In December 2010, the FASB issued ASU No. 2010-28 related to goodwill and intangible assets. Under current guidance, testing for goodwill impairment is a two-step test. When a goodwill impairment test is performed, an entity must assess whether the carrying amount of a reporting unit exceeds its fair value (Step 1). If it does, an entity must perform an additional test to determine whether goodwill has been impaired and to calculate the amount of that impairment (Step 2). The objective of ASU No 2010-28 is to address circumstances in which entities have reporting units with zero or negative carrying amounts. The amendments in this guidance modify Step 1 of the goodwill impairment test for reporting units with zero or negative carrying amounts to require an entity to perform Step 2 of the goodwill impairment test if it is more likely than not that a goodwill impairment exists after considering certain qualitative characteristics, as described in this guidance. This guidance became effective for the Company in fiscal years, and interim periods within those years, beginning after December 15, 2010. The Company currently does not have any reporting units with a zero or negative carrying value. The implementation of this accounting standard did not have a material impact on the Company’s financial position, results of operations and/or cash flows.

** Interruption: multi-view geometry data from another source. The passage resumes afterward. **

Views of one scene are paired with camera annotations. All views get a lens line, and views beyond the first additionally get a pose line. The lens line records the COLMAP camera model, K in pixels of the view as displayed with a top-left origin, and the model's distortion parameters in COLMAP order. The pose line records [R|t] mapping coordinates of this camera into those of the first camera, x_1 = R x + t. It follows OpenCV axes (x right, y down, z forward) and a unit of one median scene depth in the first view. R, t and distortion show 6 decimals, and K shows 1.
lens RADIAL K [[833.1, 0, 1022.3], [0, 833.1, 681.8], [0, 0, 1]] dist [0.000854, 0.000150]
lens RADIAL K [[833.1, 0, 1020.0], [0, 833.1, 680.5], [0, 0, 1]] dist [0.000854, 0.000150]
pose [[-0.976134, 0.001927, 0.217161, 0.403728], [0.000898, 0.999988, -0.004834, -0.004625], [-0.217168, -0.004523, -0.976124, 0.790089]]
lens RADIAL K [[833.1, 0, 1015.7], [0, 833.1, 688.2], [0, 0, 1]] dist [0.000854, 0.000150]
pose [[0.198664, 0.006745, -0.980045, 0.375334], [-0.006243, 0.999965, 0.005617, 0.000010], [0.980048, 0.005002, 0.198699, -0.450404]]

Business combinations policy

Also, in December 2010, the FASB issued ASU No. 2010-29 related to financial statement disclosures for business combinations entered into after the beginning of the first annual reporting period beginning on or after December 15, 2010. The amendments in this guidance specify that if a public entity presents comparative financial statements, the entity should disclose revenue and earnings of the combined entity as though the business combination(s) that occurred during the current year had occurred as of the beginning of the comparable prior annual reporting period only. These amendments also expand the supplemental pro forma disclosures under current guidance for business combinations to include a description of the nature and amount of material, nonrecurring pro forma adjustments directly attributable to the business combination included in the reported pro forma revenue and earnings. The amendments in this update are effective prospectively for business combinations for which the acquisition date is on or after the beginning of the first annual reporting period beginning on or after December 15, 2010. The Company acquired BI during the thirty-nine weeks ended October 2, 2011 and has implemented this standard, as applicable, to the related business combination disclosures.